“Because In A Split Second, It’s Gone”: Lessons Learnt From Formula 1

ayrton-senna

By Gordon Donovan

Can you remember where you were on 1 May 1994? I know I was at home, my parents’ house, and I was sat in the front room watching, the San Marino Grand prix. The reason that I remember, is that this was the day that Ayrton Senna, one of the greatest racing drivers ever, died when he crashed at Tamburello corner. The reason that I start with this is two-fold.

1) Lewis Hamilton has recently equalled Ayrton’s win total and pole position total, and 2) recently I attended a training course called Performance at the Limit; it was delivered by a facilitator called Richard West. Richard has been a senior figure within the Formula One sport for a number of years and the program was about identifying the common traits of high performing teams set in the context of the high performing teams within F1.

It was an excellent program – there were lots of transferable learning points that I wanted to share with you so here goes… (I’ll point you to the books and TV programme at the embedded links below).

Focus on…

Richard described the safety record in F1, specifically with regard to the death of his friend (and one of my favourite drivers) Ayrton Senna. Richard was working with Williams at the time, and if you have seen the film Senna, there are some references to him in it. Flashback a few years previously to the same corner at Monza, and Nelson Piquet crashes and car stops at the same place that Senna fatally crashes. Flash forward a number of years after Piquet and Gerhard Berger crashes and suffers burns as a result of the crash at the same corner.

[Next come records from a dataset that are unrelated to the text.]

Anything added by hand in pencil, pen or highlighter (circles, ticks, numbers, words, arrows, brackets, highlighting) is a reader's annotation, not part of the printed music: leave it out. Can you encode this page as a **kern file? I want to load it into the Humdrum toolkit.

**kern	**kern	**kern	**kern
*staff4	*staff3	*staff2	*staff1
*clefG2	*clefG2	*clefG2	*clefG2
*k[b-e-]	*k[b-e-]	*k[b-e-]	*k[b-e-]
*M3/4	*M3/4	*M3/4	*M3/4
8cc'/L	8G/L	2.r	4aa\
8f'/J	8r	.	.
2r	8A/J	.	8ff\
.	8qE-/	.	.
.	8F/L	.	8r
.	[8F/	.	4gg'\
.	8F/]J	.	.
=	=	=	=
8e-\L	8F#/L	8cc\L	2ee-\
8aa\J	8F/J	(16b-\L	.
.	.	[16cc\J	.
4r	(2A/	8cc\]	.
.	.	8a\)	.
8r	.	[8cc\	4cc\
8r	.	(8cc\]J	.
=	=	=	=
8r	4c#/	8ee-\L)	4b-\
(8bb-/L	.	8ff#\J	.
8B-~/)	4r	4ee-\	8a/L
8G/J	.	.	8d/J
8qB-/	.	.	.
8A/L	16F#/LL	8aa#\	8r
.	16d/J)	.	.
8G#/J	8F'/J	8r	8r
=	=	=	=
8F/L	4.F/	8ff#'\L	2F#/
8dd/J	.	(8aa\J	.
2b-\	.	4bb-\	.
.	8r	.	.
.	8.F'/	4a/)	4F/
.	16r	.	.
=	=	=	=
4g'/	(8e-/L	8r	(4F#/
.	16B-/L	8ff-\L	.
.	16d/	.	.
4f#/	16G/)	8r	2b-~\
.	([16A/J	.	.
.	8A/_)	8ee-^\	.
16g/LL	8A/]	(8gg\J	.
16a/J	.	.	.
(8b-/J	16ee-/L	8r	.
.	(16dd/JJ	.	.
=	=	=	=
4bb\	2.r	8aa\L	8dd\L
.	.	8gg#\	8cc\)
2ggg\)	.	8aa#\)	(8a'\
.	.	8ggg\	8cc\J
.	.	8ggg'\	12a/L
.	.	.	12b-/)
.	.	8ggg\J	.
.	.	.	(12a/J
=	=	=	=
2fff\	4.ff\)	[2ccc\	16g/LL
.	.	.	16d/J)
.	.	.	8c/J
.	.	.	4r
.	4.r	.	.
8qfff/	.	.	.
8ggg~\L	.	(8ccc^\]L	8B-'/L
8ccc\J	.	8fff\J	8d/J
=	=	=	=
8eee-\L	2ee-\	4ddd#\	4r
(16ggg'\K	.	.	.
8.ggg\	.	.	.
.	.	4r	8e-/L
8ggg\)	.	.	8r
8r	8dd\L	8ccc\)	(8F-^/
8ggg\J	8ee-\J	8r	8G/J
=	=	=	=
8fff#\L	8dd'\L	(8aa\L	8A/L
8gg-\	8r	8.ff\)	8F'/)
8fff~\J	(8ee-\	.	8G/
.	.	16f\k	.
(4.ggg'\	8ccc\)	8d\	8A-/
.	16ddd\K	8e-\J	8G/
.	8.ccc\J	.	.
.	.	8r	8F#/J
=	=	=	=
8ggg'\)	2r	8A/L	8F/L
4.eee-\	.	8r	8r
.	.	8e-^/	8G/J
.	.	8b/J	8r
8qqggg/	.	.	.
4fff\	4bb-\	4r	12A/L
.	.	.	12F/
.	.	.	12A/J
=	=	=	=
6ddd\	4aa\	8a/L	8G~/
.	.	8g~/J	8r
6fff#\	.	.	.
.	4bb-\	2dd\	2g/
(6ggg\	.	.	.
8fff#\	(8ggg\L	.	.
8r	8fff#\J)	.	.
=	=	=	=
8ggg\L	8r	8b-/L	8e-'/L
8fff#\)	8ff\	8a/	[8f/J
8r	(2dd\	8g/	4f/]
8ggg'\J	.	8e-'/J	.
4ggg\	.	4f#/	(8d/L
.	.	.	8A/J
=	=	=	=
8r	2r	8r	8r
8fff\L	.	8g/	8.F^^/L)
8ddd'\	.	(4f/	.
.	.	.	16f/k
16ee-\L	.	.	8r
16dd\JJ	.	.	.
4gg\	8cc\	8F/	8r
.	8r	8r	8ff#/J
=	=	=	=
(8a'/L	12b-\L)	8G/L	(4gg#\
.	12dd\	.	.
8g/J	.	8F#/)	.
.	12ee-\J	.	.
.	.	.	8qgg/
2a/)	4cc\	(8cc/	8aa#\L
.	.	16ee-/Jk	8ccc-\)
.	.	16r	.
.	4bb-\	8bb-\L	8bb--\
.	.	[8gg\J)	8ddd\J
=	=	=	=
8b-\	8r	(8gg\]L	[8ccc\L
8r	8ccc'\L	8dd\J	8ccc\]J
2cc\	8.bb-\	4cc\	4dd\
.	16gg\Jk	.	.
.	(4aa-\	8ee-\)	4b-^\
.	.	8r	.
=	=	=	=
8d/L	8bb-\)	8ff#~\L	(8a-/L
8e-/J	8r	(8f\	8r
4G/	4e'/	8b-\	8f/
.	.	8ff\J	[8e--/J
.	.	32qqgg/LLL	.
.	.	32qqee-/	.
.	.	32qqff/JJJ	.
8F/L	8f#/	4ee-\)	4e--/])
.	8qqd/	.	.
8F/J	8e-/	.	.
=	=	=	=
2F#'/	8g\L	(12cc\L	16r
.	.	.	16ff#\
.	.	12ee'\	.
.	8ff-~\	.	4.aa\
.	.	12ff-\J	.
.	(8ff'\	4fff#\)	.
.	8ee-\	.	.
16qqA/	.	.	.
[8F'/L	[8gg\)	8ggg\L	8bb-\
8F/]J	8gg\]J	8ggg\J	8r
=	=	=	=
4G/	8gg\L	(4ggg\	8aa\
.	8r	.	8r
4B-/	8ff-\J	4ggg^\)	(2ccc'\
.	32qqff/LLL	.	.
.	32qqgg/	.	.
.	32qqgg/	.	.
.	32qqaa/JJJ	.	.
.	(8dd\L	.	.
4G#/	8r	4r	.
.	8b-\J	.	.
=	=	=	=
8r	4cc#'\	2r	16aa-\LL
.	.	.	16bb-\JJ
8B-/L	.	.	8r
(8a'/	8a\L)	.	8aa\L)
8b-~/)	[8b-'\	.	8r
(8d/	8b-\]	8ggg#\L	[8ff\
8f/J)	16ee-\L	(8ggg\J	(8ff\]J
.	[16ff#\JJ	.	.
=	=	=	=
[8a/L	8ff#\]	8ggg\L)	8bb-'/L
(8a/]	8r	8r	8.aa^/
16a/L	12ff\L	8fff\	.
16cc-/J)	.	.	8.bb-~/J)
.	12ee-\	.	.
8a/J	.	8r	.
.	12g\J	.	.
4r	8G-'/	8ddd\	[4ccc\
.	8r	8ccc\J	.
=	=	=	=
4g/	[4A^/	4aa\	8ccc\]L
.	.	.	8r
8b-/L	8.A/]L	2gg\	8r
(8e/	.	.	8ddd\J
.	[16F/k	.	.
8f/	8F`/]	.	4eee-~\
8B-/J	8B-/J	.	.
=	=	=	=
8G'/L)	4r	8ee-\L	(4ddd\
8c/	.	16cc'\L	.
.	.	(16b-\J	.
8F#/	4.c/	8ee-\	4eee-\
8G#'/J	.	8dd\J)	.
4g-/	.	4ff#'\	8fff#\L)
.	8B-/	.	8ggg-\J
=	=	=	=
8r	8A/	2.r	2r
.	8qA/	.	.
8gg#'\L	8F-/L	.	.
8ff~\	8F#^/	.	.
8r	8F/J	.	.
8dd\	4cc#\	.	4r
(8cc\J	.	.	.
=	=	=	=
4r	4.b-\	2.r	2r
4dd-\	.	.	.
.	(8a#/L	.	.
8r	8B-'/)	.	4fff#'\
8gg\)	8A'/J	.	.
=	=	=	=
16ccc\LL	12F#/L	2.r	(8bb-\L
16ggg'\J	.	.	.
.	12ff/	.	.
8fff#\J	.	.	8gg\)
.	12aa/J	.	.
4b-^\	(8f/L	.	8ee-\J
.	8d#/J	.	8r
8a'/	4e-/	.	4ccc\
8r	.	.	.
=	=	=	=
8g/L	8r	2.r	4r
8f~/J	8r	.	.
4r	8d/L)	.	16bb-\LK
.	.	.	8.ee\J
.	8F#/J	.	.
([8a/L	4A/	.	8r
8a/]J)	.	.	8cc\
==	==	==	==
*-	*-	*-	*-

The point here is that on each occasion, indeed after Senna’s crash also, racing resumed with a focus on performance and going faster, rather than looking at the bigger picture. The big takeaway for me is that too much focus on one area will lead to the ignoring of some critical issues (safety etc.)

With our internal and external relationships, are we guilty of too much focus on a particular area at the expense of something else?

Group v Team

What’s the difference? One of the activities on this training course was called the pit stop challenge. Essentially, the “group” was challenged to change the tyres on a F1 car during a pit stop. We used a real F1 car from 2009 and we were split into teams for each of the wheels. Great learning point here is that whilst you may be quick at your particular activity, it’s the whole team that counts, and what’s the best way to ensure cooperation?

pitcar

…It reminds me of something I read a while ago;

A group is a gathering of people, each with their own established roles. As companies grow large, practicality dictates that responsibilities must be divided up. But this is the point at which many employees begin to think that their job is just fulfilling their own individual roles. Some even go so far as to think that stepping outside their established roles is wrong. This is not a team. This is group. Indeed, this is a herd of sheep. It will never be successful.

To be a team, each individual in the organization must act beyond their own responsibility and in the furtherance of others. For each individual on a team, every job is a kind of war, every job is a competition. Unless you win, nothing has meaning. To be successful, each member of the organization must cultivate the mindset that they alone hold the fate of the organization in their own hands.

Only a group of people sharing that mindset can be a team.

Hiroshi Mikitani – CEO, Rakuten Inc

So what type of relationship do you want, one where you act as one team, or two groups both vying for the best outcome for themselves?

Change starts with why

During the program we discussed leadership and the need for employees to feel motivated to work for the organisation and to understand why they were being asked to do something. In other words any change must start with why the change. This immediately made me think of Simon Sinek and his remarkable Ted talk that I had recently seen.

Do we communicate well with our team members and our suppliers to demonstrate why we need to change and what the end goal must look like, do we lead effectively (e.g. Inspire others to be high performing, or do we lead efficiently (e.g. inspiring others through objectives and KPIsI)

There is no silver bullet

Richard described visiting Mercedes team garage and he found that there wasn’t one thing that they were doing differently than anyone else, but it was a whole lot of little things just done better. In other words there was no silver bullet. Sometimes we try and focus on doing one thing to make things better. An example of this is development. How many times have we either conducted or been in our reviews with team members and asked about development, then immediately focussed upon training?

What about all the other learning opportunities? At the CIPS Australasia conference, I attended a session where Craig Lardner said that “mistakes are an investment in getting better”, in other words, learn from mistakes, not just yours but others. Do we share lessons learned amongst ourselves.

You may be aware of the 70/20/10 learning principle. Essentially this suggests balancing learning through the following;

  • 70 – Experiential/Experience – learning and developing through day-today tasks, challenges and practice
  • 20 – Social/Exposure – learning and developing with and through others from coaching, exploiting personal networks and other collaborative and co-operative actions
  • 10 – Formal/Education – learning and developing through structured courses and programs

I encourage everyone (managers and team members) to look at this model as a way of developing themselves and their teams. The better outcomes take a little of everything and just do it a little bit better.

I will leave the last words to Senna.

My biggest error? Something that is to happen yet.